DigitalCausalityLab/causal_baseball

Repository files navigation

Causal Baseball: The Case of Reach on Error

Abstract

Data Science in baseball is a widely spread field in which many different metrics and approaches have been developed, particularly in the last 20 years, to analyze and evaluate the performance of players and teams on the field. This field of data analysis in baseball is called Sabermetrics.

The boundaries are not always entirely conclusive, and for some relationships, the question of actual meaningfulness can arise.

In the following example, we aim to highlight the effect of a player's attributes, such as their speed or hitting technique, on their Reached on Error (ROE) numbers.
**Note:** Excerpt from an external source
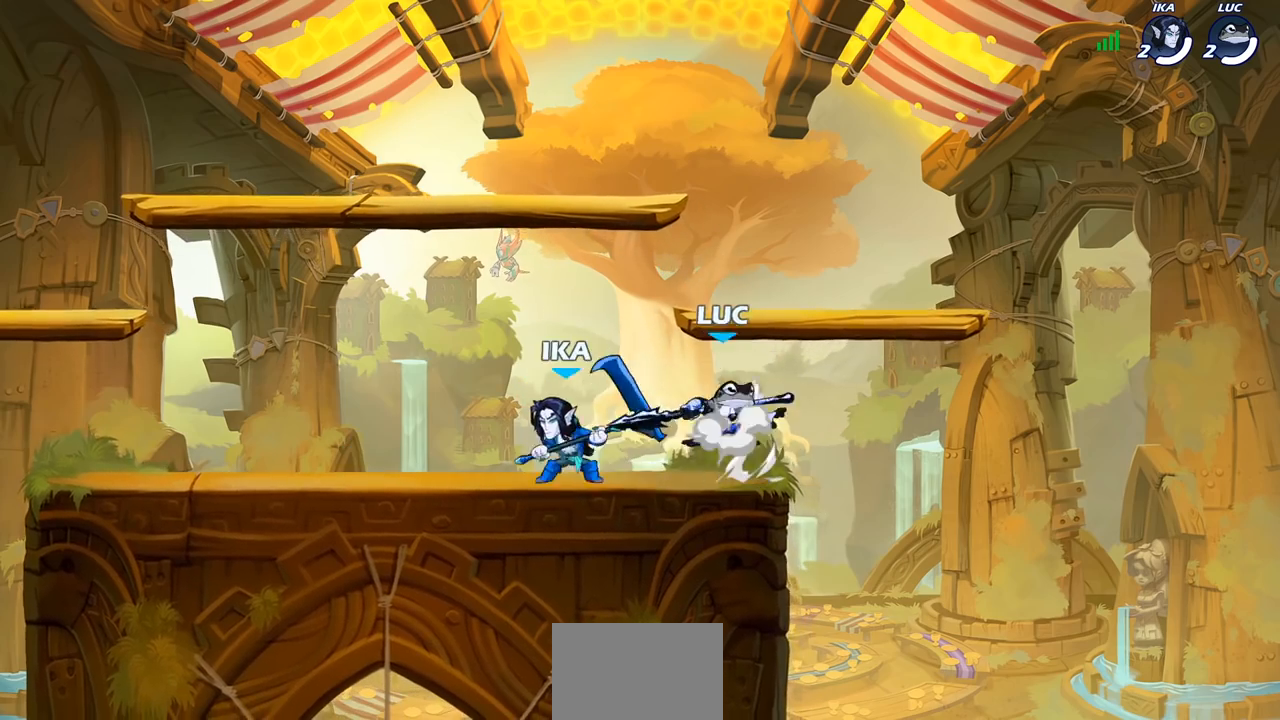
{"buttons": ["SQUARE"], "left_stick": "down-right", "right_stick": "center", "events": [[217, "R2", "up"], [233, "CROSS", "up"], [400, "left_stick", "down-right"], [483, "SQUARE", "down"]]}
Reached on Errors is a somewhat overlooked value in Sabermetrics when evaluating player performance. In general, an offensive player (called a Hitter) receives an ROE when they reach a base due to a defensive error that they would not have reached without the error. An error can be, for example, a bad throw, bad fielding (poor ball retrieval), or dropping the ball. By definition, errors and bases reached due to errors are a product of a defensive player's mistakes.

With this data product we want to perform empirical evidence on the following quote stated on mlb.com

“By definition, errors are primarily the result of a fielder making a mistake. But even with that caveat, certain players -- namely speedy ground-ball hitters -- are likely to record more times reached on error than the average player.” - mlb.com

Current State and Call for Extension

Currently, we investigated the causal relationships of the underlying problems using DAGs. We downloaded data from mlb.com and think our data product could be further developed in terms of

  • Careful analysis of the data
  • Evidence on causal relationships and assumptions
  • Formulation of testable hypotheses
  • Identification approach: Is there a way to provide empirical evidence on the causal relationship stated above? Can we find an instrumental variables or use other quasi-experimental methods?